The author of this article in Business World, Roderick M. Vega, describes fraud risk management as a sub-branch of enterprise risk management and lists the three major categories of fraud as fraudulent statements, asset misappropriation, and corruption.

Like an ERM program, he explains “Simply conducting a fraud risk assessment does not get the job done and management must be prepared and committed to act on the results. The next critical step would be to identify controls that will prevent, deter or detect the identified fraud risks.”

While this is a pretty good article about fraud risk, don’t be fooled into assuming that the best detective controls in the world are going to inoculate you completely from fraud risks.
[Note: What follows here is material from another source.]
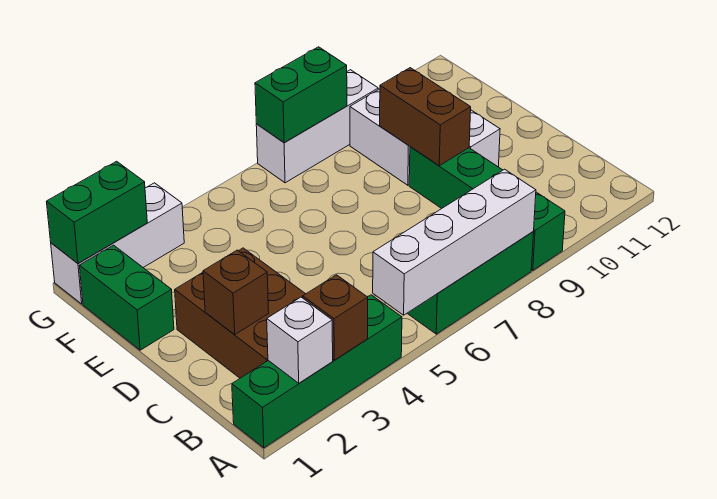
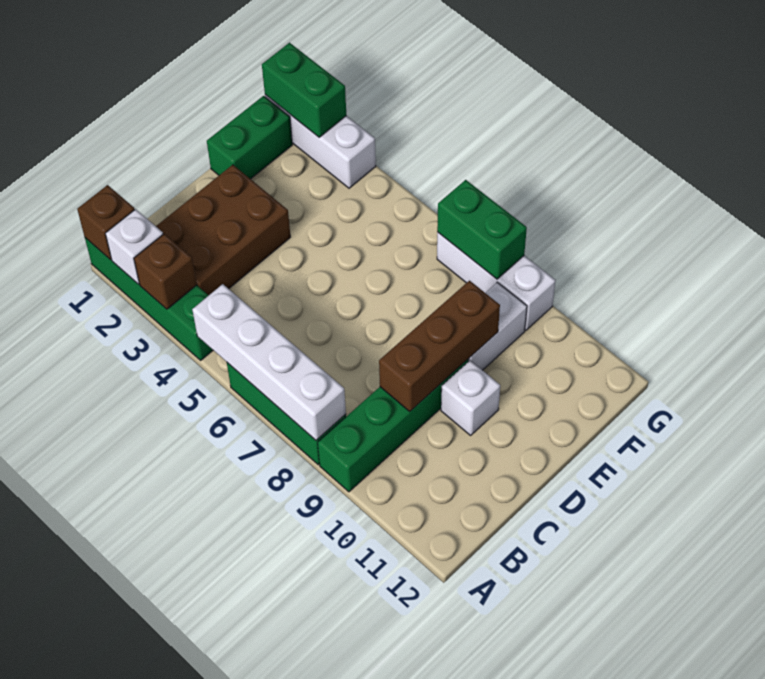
brown brick C2 level 2 -> brown brick A1 level 2
brown brick D9:E9 level 2 -> brown brick C9:E9 level 2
Some of the greatest frauds in the last 25 years resulted because a smart rogue trader found a way to game the system or abuse their trust one way or another. Read about Joseph Jett, John M. Rusnak, Nick Leeson or the book Infectious Greed by Frank Partnoy and you’ll get the picture.

But I think Jerome Kerviel at SocGen takes the prize for best fraud. Described by some as a “computer genius”, he apparently hacked into his bank’s computer system to disable their automatic alert system in order to hide his trades.

While Vega has written a good article on fraud risk, remember that even the best control mechanisms cannot prevent malevolent geniuses like Kerviel from ripping you off.